Entries taken from a collection
━━━━━━━━━━━━━━━━━━━━

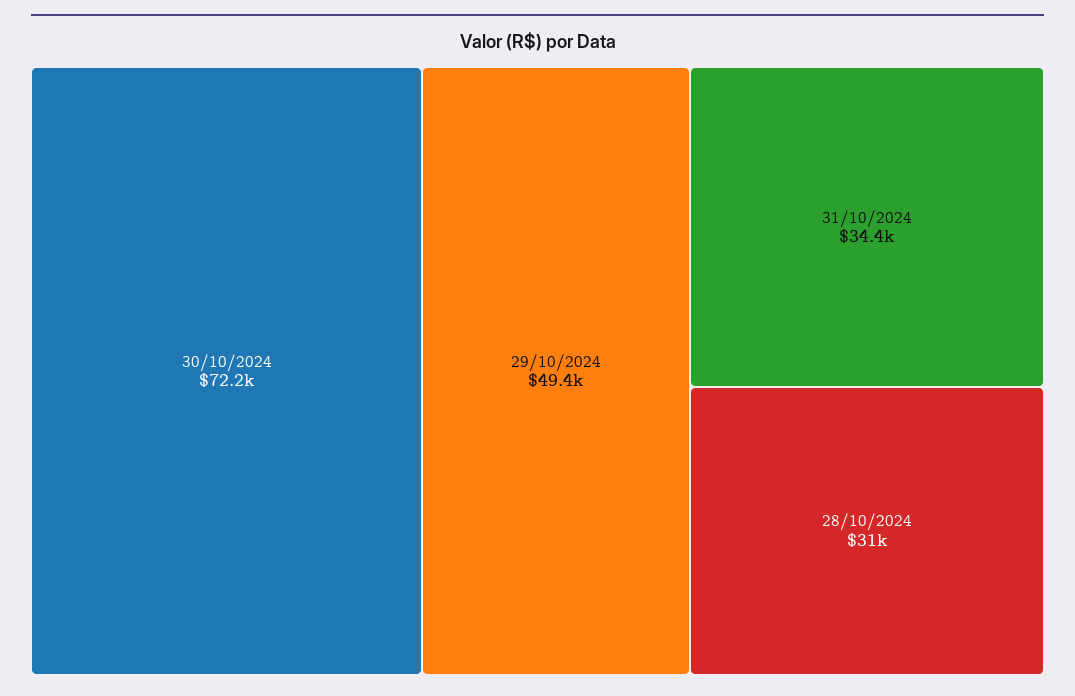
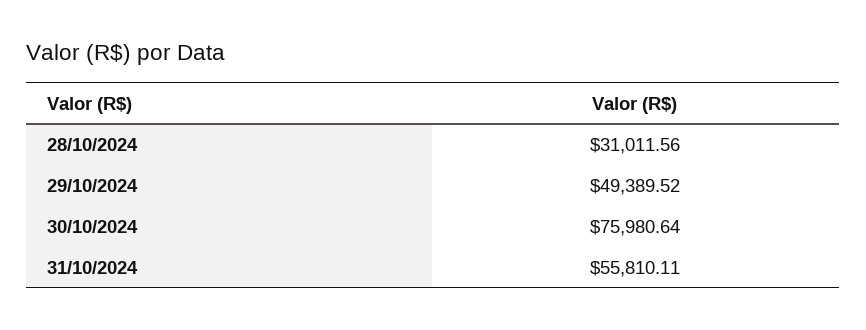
30/10/2024: 72200 -> 75980.64
31/10/2024: 34400 -> 55810.11

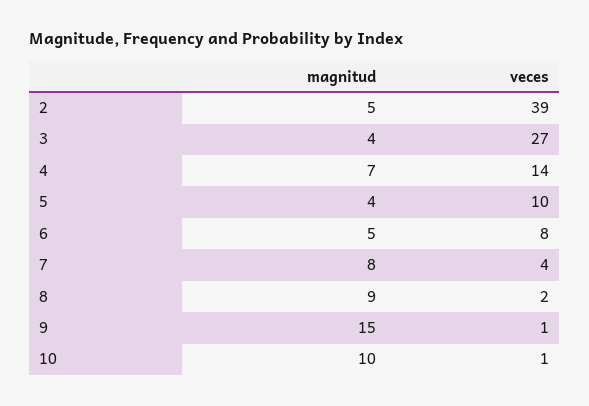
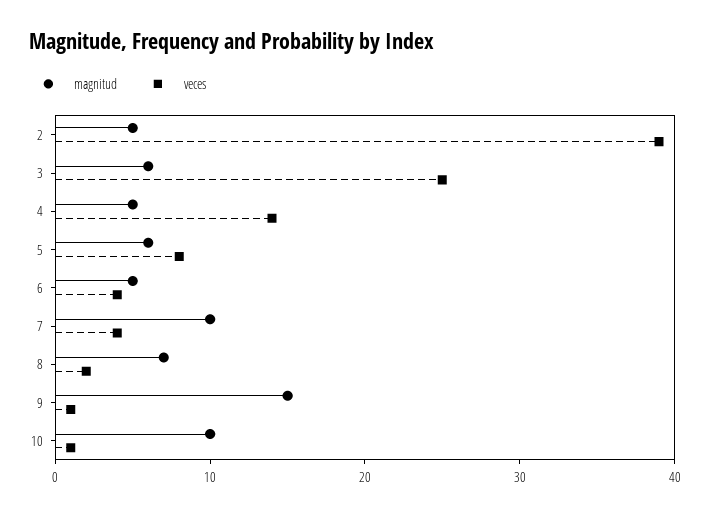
magnitud, 3: 4 -> 6
veces, 3: 27 -> 25
magnitud, 4: 7 -> 5
magnitud, 5: 4 -> 6
veces, 5: 10 -> 8
veces, 6: 8 -> 4
magnitud, 7: 8 -> 10
magnitud, 8: 9 -> 7

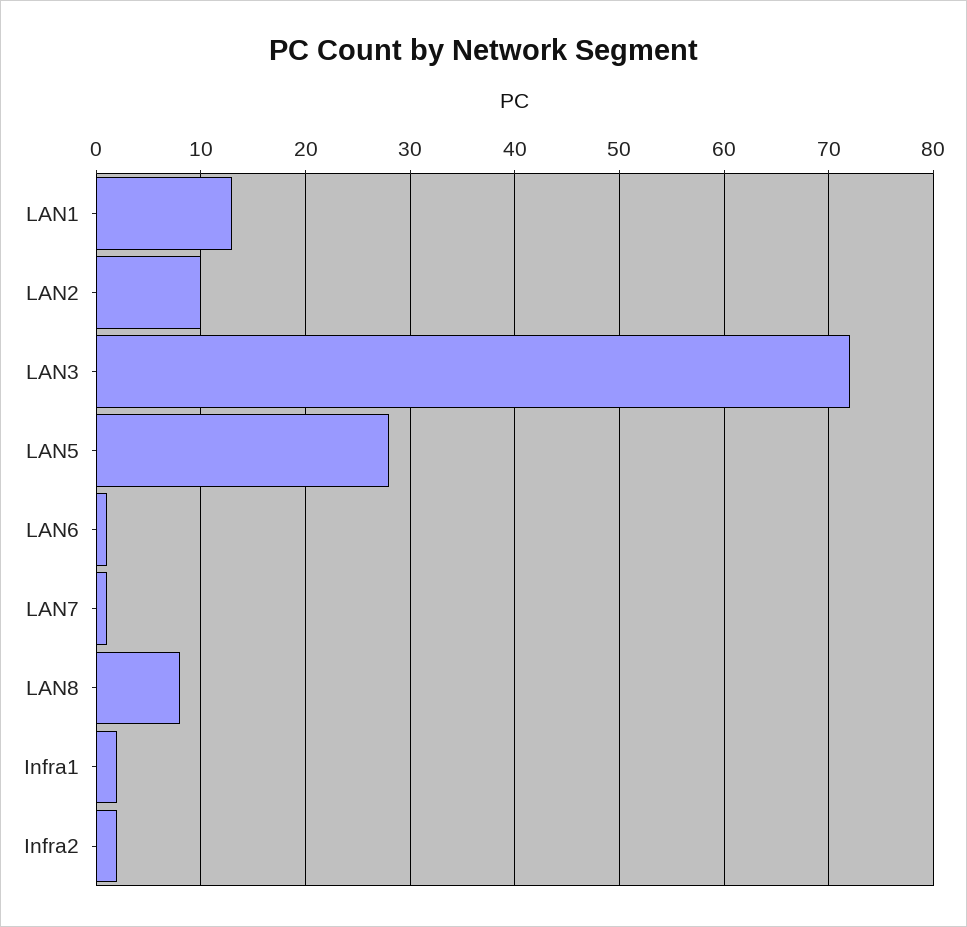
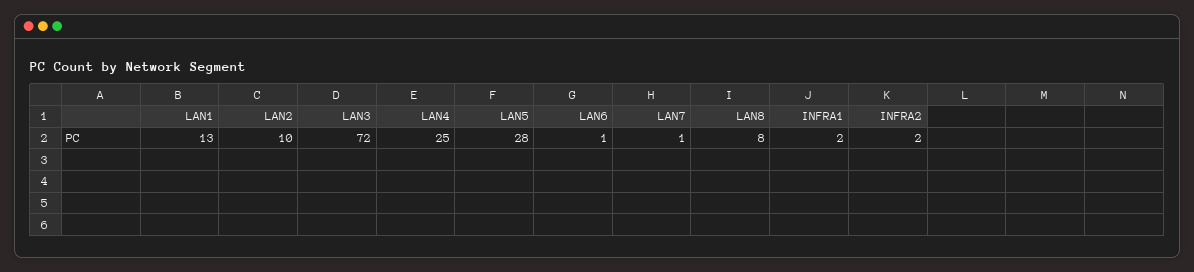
LAN4: none -> 25

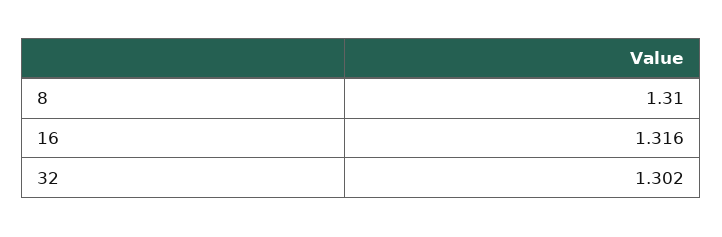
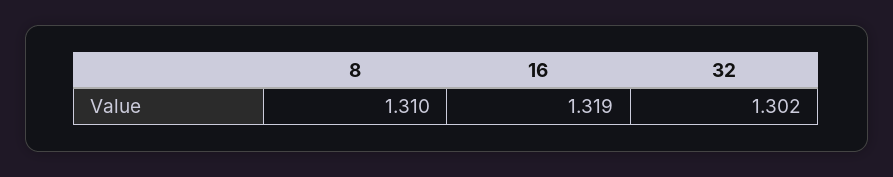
16: 1.316 -> 1.319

━━━━━━━━━━━━━━━━━━━━

• _What you should do_
Within the entries above, find every line where the string "magnitud" occurs, and copy it.

• _Result of the exercise_
magnitud, 3: 4 -> 6
magnitud, 4: 7 -> 5
magnitud, 5: 4 -> 6
magnitud, 7: 8 -> 10
magnitud, 8: 9 -> 7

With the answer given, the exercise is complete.